A Well in the suburbs of Mandalay, near the Fish Market
Photographer: Hooper, Willoughby Wallace (1837-1912)
Medium: Photographic print
Photograph of a well near the fish market in the suburbs of Mandalay, Burma (Myanmar), taken by Willoughby Wallace Hooper in 1886. The photograph is from a series documenting the Third Anglo-Burmese War (1885-86), published in 1887 under the title ‘Burmah: a series of one hundred photographs illustrating incidents connected with the British Expeditionary Force to that country, from the embarkation at Madras, 1st Nov, 1885, to the capture of King Theebaw, with many views of Mandalay and surrounding country, native life and industries’. Albums in two editions were issued, one with albumen prints, one with autotypes, along with a set of lantern slides. Hooper made the series while serving as Provost Marshal with the British Expeditionary Force, which entered Mandalay, the Burmese royal capital, on 28 November 1885. The Burmese king, Thibaw (reigned 1878-1885), was deposed and exiled to India and a military occupation of the city began. The war culminated in the annexation of Upper Burma by the British on 1 January 1886. Founded in 1857 to replace Amarapura as capital, Mandalay was built as a huge square citadel surrounded by a moat, beyond which lay the city suburbs.
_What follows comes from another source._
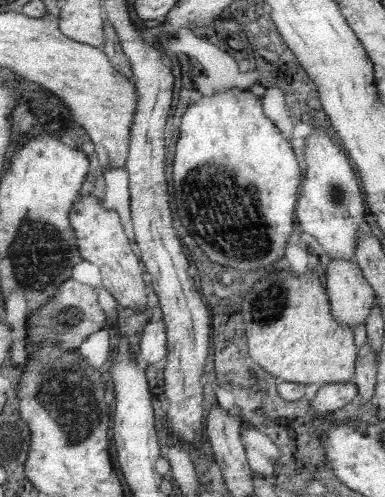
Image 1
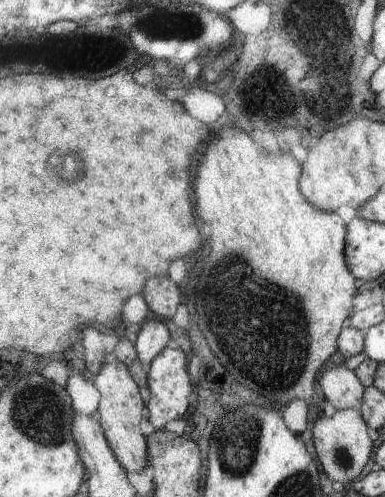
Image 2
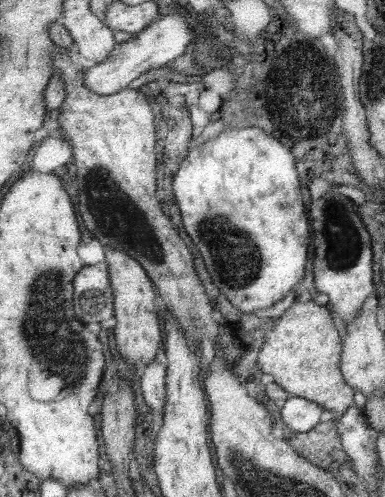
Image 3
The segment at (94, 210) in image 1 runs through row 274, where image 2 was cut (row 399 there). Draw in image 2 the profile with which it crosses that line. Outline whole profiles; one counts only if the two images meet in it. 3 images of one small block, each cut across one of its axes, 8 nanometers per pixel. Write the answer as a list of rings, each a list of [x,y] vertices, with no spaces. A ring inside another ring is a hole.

A caption by Hooper accompanying the photograph describes the image: “These wells are of considerable depth, and the water is drawn by the women in small waterproof wicker-work baskets by means of a pulley attached to the beam above the well; some of these are very finely carved, as is the one here represented. These spots are great gossiping resorts for the young women, and the passer by will often see a group of bright, merry-looking girls chattering and laughing together, and seemingly in no hurry to go back to their household duties.” The series is also notable for the political scandal which arose following allegations by a journalist that Hooper had acted sadistically in the process of photographing the execution by firing squad of Burmese rebels. The subsequent court of inquiry concluded that he had behaved in a “callous and indecorous” way and the affair raised issues of the ethical role of the photographer in documenting human suffering and the conduct of the British military during a colonial war.